More collaborative filtering

When I reran my collaborative filter last night, I forgot to limit the degree of personal affinity. So I wound up checking all of the 6789 folks with whom I share common bookmarks -- that's a few hundred more than a week ago. ("Please wait AT LEAST ONE SECOND between queries," the API documentation says; my script does so.) The group included the minority on the steep part of this curve, with whom I share dozens of common links, plus the majority with whom I share just one link, plus everyone in between.

As before, the report mentions only those items bookmarked by at least three people besides me, and it was ranked from most to least popular.

Reading from the top down, there were few surprises. Most everything above a certain threshold of popularity had already come to my attention. But reading from the bottom up yielded some gems. In the following examples, the parenthesized numbers are Bloglines' count of references to these items.

Podiobooks - Serialized audio books in podcast form (40)

Authors receive one half of all the proceeds from the donations from listeners. The other half goes to the maintenance and upkeep of

Find-A-Human -- IVR Phone System Shortcuts (0)

Chase. 800-CHASE24. Hit five, pause, then hit one, four, star, zero.

OpenMap(tm) (22)

BBN Technologies' OpenMap TM package is an Open Source JavaBeans TM based programmer's toolkit.

Drawn! The Illustration Blog (666)

Drawn! is a collaborative weblog for illustrators, artists, cartoonists, and anyone who likes to draw.

State Machine (40)

This is a dynamic visualization of the relationship of the members of the United States Senate to different sources of campaign funding.

Howtoons (45)

Howtoons are one-page cartoons showing 5-to-15 year-old kids "How To" build things.

Snippets 0.2 (152)

Snippets is a public code repository. You can easily add code to your personal collection of code snippets, categorize your code snippets with keywords (known as 'tags'), and share your snippets via this site.

Fundable (1)

Fundable is a new service that lets groups of people pool money to raise funds or make purchases.

Trend graphing | BlogPulse (267)

BlogPulse applies machine-learning and natural-language processing techniques to discover trends in the highly dynamic world of blogs.

StormReportMap.Com - An Interactive Look at the Latest Storm Reports (12)

This site uses data from the Storm Prediction Center (SPC).

A tutorial on character code issues (30)

This document tries to clarify the concepts of character repertoire, character code, and character encoding especially in the Internet context. - the generative art resource (17) is a collection of work and research by various artists interested in the possibilities of generative art.

The first version of the list was ridiculously long but, if I use it as a filter, future lists should be much more manageable. Ideally a fully automated process will be able to produce a set of items interesting to me and -- if you are one of my 6789 (and counting) fellow travelers -- useful to you as well. Until I determine if that will work, though, I'll manually prune the list as I've done here, and use those results to update the feed.

This is starting to feel like the kind of tangential discovery I'm aiming for.
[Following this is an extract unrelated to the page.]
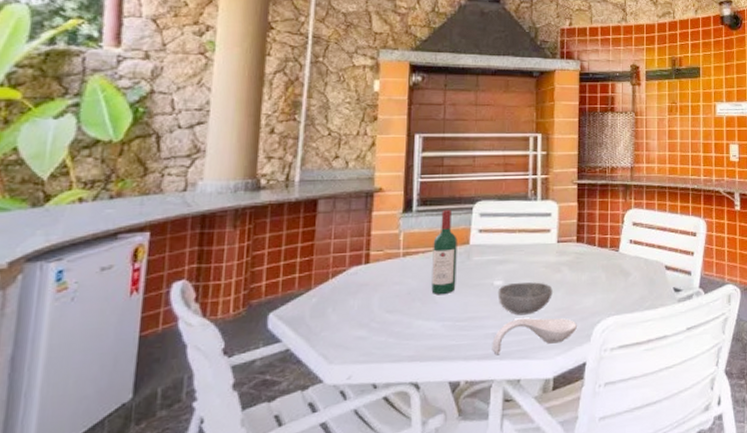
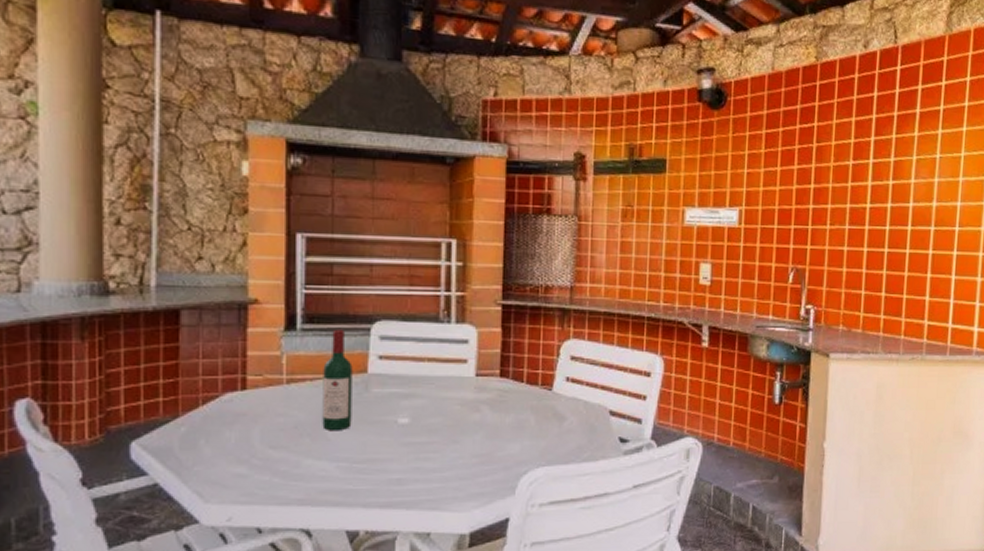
spoon rest: present [492,318,577,354] -> none [396,463,499,503]
bowl: present [497,282,553,315] -> none [402,421,470,460]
For example, though I'm not an artist, I've lately gotten more interested in ways to visualize information. That's why a number of the links that caught my eye are related to illustration. Some of these I would probably have found in due course, but others I probably wouldn't have.

The fact that the Bloglines counts are all over the map is something I regard as a feature rather than a bug. Measuring popularity isn't the goal here. We have plenty of Top 100 lists. It's great to find a popular item that I've missed (like BlogPulse), but the goal here is to mine the long tail.
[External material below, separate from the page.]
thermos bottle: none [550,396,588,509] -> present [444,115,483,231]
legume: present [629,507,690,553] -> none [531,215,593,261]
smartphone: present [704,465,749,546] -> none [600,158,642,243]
Of course one person's long tail is the steep part of another person's curve. So arguably this really is about popularity, but in a more nuanced way. My bookmarks (and my RSS subscriptions) declare an affinity with a group that is mainly interested in Internet technologies. Social bookmarking and blogging inform me about interesting developments in that realm, and they do so in way that is remarkably natural, reliable, and comprehensive. But there isn't yet a natural, reliable, or comprehensive way to connect me to interesting developments in tangentially related realms, where interest is determined by a group connected to mine by weak ties. Nothing yet automates the bridging function of the Gladwellian connector. That might be doable, and it's certainly worth a try.